Baptists are doing a lot of harm in today’s society, emergent church leader Brian McLaren said in a podcast posted recently on a Cooperative Baptist Fellowship blog.
“I feel that the role of Baptists — not Cooperative Baptist Fellowship but other Baptists — in doing harm to our nation and world is so great,” said McLaren, an author and public theologian who gave the keynote address at last year’s CBF General Assembly in Atlanta.
“I really feel well-meaning, sincere people who are deeply committed to the term ‘Baptist’ are often at the forefront of being careless about the environment,” McLaren said. “They are often at the forefront of being hateful towards Muslims. They are often at the forefront of promoting — unconsciously very often — white supremacy and continuing harm being done to racial minorities. We don’t even need to mention the harm being done to LGBTQ persons.”
“The fact that there’s a group of Baptists like CBF who are grappling with that history and trying to chart a better way forward is deeply encouraging to me, and I just think it’s way more important than the average CBF pastor or youth worker or church planter realizes,” he said.
McLaren, author of The Great Spiritual Migration: How the World’s Largest Religion Is Seeking a Better Way to Be Christian, said the word “southern” in the Southern Baptist Convention “carries way more weight than most people realize.”
“To most white people on the inside, it’s all good, but to those of us who are on the outside, we see in that word ‘southern’ a perpetuation of an awful lot of ugly patterns from America’s history,” he said.

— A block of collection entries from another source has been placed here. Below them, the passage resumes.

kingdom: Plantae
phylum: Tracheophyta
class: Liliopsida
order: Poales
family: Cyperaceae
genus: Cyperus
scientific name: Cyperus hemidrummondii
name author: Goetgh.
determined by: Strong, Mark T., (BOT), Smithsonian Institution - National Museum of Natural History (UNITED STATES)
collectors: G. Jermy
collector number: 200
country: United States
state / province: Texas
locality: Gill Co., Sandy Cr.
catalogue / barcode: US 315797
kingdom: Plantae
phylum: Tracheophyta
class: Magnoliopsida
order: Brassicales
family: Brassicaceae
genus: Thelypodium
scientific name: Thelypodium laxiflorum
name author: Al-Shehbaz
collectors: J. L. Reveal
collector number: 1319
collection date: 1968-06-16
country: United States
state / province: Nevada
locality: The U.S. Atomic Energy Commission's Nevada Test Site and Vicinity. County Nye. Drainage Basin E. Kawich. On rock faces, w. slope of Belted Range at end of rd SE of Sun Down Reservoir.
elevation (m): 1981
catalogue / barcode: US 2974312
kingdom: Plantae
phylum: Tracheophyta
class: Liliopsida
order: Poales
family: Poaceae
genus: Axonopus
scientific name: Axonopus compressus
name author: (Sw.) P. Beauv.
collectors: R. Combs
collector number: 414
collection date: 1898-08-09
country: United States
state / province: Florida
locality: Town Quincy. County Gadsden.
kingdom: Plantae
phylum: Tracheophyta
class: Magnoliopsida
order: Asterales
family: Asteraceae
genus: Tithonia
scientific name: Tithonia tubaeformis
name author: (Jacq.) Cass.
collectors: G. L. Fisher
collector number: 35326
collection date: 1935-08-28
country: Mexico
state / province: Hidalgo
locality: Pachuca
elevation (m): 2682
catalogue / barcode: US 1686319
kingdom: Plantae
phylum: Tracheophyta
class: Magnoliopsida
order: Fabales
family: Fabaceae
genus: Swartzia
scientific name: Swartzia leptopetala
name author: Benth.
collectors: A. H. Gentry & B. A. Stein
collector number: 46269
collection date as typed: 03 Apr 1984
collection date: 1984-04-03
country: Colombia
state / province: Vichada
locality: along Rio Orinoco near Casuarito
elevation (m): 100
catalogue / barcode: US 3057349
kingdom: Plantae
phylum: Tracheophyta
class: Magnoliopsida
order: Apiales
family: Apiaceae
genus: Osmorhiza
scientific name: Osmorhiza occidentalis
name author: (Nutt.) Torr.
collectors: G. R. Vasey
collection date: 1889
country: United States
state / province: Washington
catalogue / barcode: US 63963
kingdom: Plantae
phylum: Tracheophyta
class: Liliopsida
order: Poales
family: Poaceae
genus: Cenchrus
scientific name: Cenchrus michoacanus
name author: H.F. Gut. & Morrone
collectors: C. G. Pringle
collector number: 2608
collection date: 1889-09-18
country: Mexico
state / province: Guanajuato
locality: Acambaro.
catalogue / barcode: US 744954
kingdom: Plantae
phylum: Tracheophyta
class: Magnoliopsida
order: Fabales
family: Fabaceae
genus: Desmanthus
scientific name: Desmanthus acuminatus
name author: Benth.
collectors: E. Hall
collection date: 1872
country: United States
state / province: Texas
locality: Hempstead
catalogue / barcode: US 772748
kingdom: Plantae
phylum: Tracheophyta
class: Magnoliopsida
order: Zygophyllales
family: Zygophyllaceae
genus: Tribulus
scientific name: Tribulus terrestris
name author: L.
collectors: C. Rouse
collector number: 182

“I think one of our great challenges in the Christian religion at large is for Christianity to grow up, to be a world religion,” he said, “meaning not just an American religion and certainly not just a southern or rural American religion, but a religion that grapples with all the challenges of our interconnected world.”
McLaren said splits in Christian denominations over LGBT equality and the #MeToo movement spotlighting sexual harassment of women share a common theme.
“In my mind, the underlying issue is actually patriarchy,” he said. “We could talk about white Christian supremacy, but at the core of this is white, Christian, patriarchal supremacy. It’s a way of organizing life around powerful men.”
McLaren said those ideas are “deeply embedded” in Western culture, and for many people go back all the way to “the Iron Age cultures in the Middle East from which the Scriptures arise.”
“A whole lot of people are wondering, can the Christian religion extract itself from patriarchy, or is belief in God the Father, Son and Holy Spirit so inherently patriarchal that Christians actually believe in a patriarchal universe?” he said.
McLaren said he believes the Christian faith is undergoing an identity crisis more profound than the Reformation 500 years ago.
“Watching the success of Donald Trump win over especially white people, and especially white Christians and especially white evangelical and Baptist Christians, in my opinion this is a pivotal moment,” he said.
Despite all that, McLaren said he is glad CBF is keeping ‘Baptist’ in its name.
“I know that in some ways CBF wants to keep their connections with SBC folks as close as possible, because they want to be there as a bridge when a lot of these folks need a little more breathing room, which is really good,” he said.